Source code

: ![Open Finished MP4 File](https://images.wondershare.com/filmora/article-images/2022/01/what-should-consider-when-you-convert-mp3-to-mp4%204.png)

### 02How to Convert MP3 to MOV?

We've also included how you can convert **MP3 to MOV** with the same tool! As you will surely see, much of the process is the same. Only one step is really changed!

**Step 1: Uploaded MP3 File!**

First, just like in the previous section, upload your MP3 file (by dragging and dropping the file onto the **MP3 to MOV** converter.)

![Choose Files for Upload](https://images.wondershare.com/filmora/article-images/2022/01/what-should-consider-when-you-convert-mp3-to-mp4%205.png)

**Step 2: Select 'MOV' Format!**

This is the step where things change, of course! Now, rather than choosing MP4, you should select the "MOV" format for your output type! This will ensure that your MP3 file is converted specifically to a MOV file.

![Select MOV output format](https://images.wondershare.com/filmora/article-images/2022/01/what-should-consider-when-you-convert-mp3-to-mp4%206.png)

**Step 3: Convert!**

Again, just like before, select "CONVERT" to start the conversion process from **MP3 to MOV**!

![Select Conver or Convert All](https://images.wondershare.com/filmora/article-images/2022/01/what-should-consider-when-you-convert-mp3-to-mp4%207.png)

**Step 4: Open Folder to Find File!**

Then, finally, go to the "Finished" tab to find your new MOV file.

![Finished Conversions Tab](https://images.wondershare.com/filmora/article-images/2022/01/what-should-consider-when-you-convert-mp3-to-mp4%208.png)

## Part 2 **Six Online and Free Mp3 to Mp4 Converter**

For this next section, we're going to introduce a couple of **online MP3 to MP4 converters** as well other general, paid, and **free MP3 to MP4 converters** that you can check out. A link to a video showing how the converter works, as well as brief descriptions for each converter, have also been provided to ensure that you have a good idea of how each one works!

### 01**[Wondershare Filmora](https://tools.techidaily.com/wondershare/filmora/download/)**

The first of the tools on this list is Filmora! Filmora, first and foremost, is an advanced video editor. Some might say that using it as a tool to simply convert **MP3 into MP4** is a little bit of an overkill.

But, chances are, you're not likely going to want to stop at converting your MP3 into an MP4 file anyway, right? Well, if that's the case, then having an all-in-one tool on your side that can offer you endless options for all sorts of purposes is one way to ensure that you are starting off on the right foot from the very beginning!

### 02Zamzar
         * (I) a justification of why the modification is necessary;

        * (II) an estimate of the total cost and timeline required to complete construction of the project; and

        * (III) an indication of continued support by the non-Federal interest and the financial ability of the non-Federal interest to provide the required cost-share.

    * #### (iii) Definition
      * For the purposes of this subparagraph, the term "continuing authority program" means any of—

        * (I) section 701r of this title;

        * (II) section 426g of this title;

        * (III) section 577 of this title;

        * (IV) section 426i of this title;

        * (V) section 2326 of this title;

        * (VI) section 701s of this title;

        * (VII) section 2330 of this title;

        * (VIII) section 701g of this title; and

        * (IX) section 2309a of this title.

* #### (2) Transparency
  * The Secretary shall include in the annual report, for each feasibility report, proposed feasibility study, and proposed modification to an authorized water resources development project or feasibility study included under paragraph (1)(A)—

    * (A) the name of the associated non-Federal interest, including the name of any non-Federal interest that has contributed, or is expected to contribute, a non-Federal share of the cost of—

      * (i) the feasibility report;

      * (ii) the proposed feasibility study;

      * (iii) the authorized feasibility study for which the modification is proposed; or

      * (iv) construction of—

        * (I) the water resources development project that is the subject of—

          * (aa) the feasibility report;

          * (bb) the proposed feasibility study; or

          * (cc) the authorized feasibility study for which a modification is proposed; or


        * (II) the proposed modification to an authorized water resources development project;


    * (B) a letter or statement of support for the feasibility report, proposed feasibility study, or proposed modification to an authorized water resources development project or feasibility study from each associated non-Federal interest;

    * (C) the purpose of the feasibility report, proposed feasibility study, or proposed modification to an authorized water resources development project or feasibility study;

__YOUR INSTRUCTIONS__:
Filter the entries down to the lines holding the string "also". Copy each of those lines.

__ANSWER SPACE__:
We've also included how you can convert **MP3 to MOV** with the same tool! As you will surely see, much of the process is the same. Only one step is really changed!
For this next section, we're going to introduce a couple of **online MP3 to MP4 converters** as well other general, paid, and **free MP3 to MP4 converters** that you can check out. A link to a video showing how the converter works, as well as brief descriptions for each converter, have also been provided to ensure that you have a good idea of how each one works!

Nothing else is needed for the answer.